Many people enjoy flank steak because of the flavors it acquires on the grill. If you’re looking for classic char stripes, most vegetables can provide a comparable effect.

Cauliflower is an excellent alternative because it can be chopped into large slices and grilled effortlessly.

Marinades, like mushrooms, are essential in this recipe. There are numerous possibilities, but beginning with soy sauce or Worcestershire will aid in the development of those essential umami qualities.

Why Would You Substitute Flank Steak?

The most typical reason for beef flank steak alternative is that you cannot find one when you need it. However, you may prefer a different cut of meat or wish to change the flavor of a beloved meal.

Not to mention that some people avoid red meat, are vegetarians or vegans, and require a viable alternative to this popular cut of beef.

Also, knowing which steak cuts perform well in different dishes makes it much easier to be versatile and effective in the kitchen!

FAQs on Beef Flank Steak Alternative

What differentiates flank steak from other cuts?

Flank steak is a wider, thinner cut that tastes fantastic on the grill, grilled, or sautéed.

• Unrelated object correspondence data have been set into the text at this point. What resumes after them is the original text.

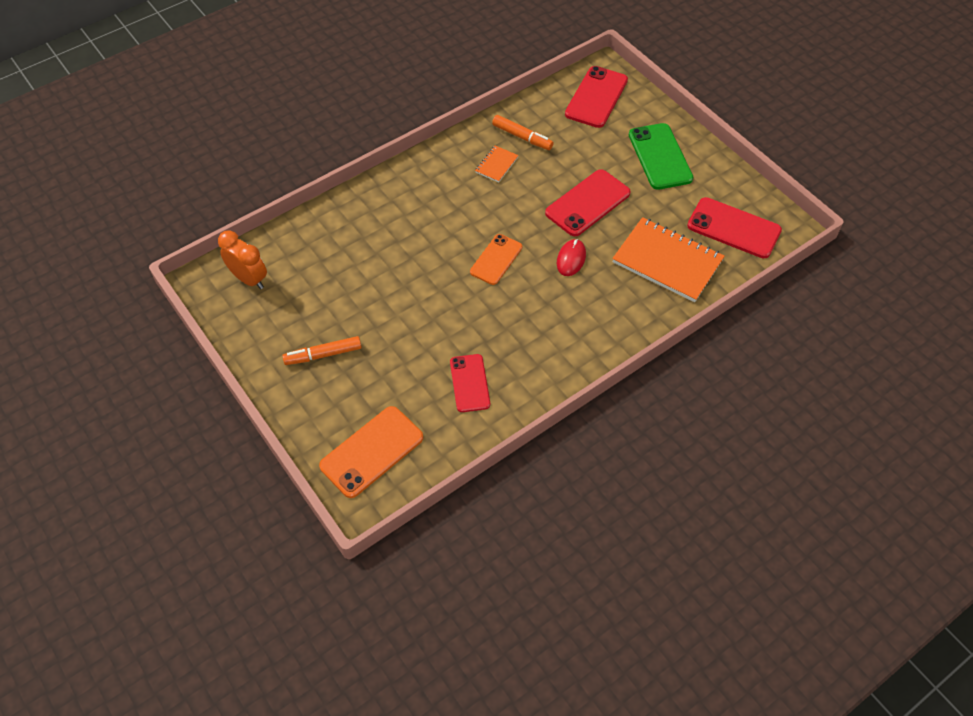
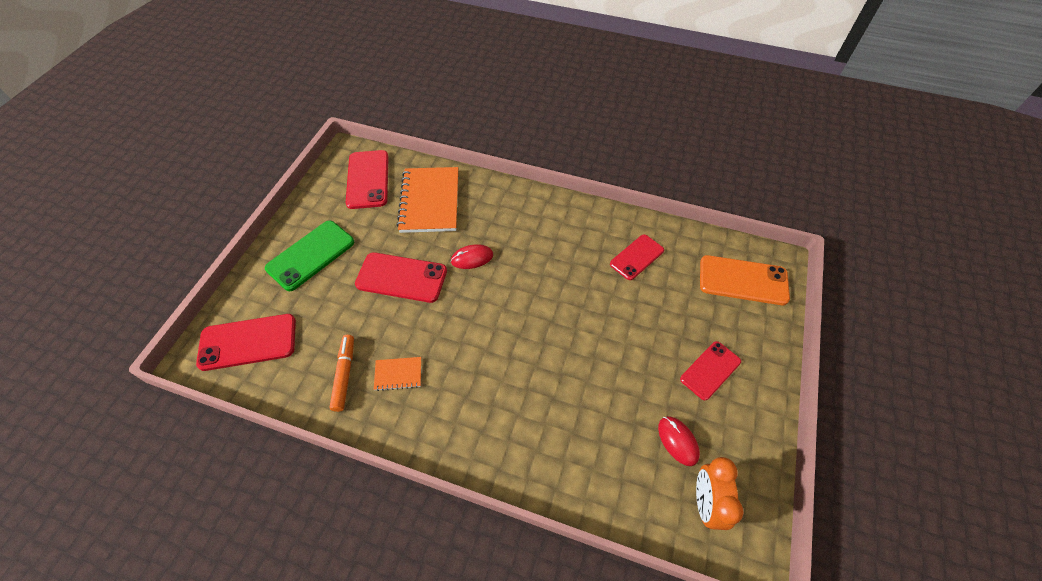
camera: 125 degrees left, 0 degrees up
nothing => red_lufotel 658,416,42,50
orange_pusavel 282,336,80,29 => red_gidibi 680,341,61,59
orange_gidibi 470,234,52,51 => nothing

Because it has a lower fat level, it requires precise preparation to achieve the greatest flavor and texture. However, when properly prepared, it has a strong beef flavor.

What’s another word for flank steak?

In certain grocery stores, flank steak is known as London broil. However, if you’re considering getting this cut of steak, make sure it’s what you want. The top round is also known as London Broil.

In France, flank steak is also known as bavette steak. Both terms are interchangeable.

How are flank steaks prepared?

Flank steak is a somewhat lean cut, therefore it can be rough if not properly prepared. One preparation tip is to chop it across the grain to help break down the meat fibers. An acid-based marinade can also aid in tenderizing it.

Another foolproof method for making your flank steak easier to eat is to tenderize it with a meat mallet. It is already pretty thin, so it only needs a little pressing to get it just perfect.

Is flank steak expensive?

Despite its exquisite flavor, flank steak is rather affordable. The reason for this is that it is leaner and rougher than other cuts, requiring further preparation. This makes it an excellent choice for individuals who wish to enjoy a good steak without exceeding their budget.


Flank steaks are a versatile cooking item, but there are plenty of terrific alternatives available.

Remember, when replacing a steak with a different cut of meat, you should consider the most crucial aspects of that steak in your dish.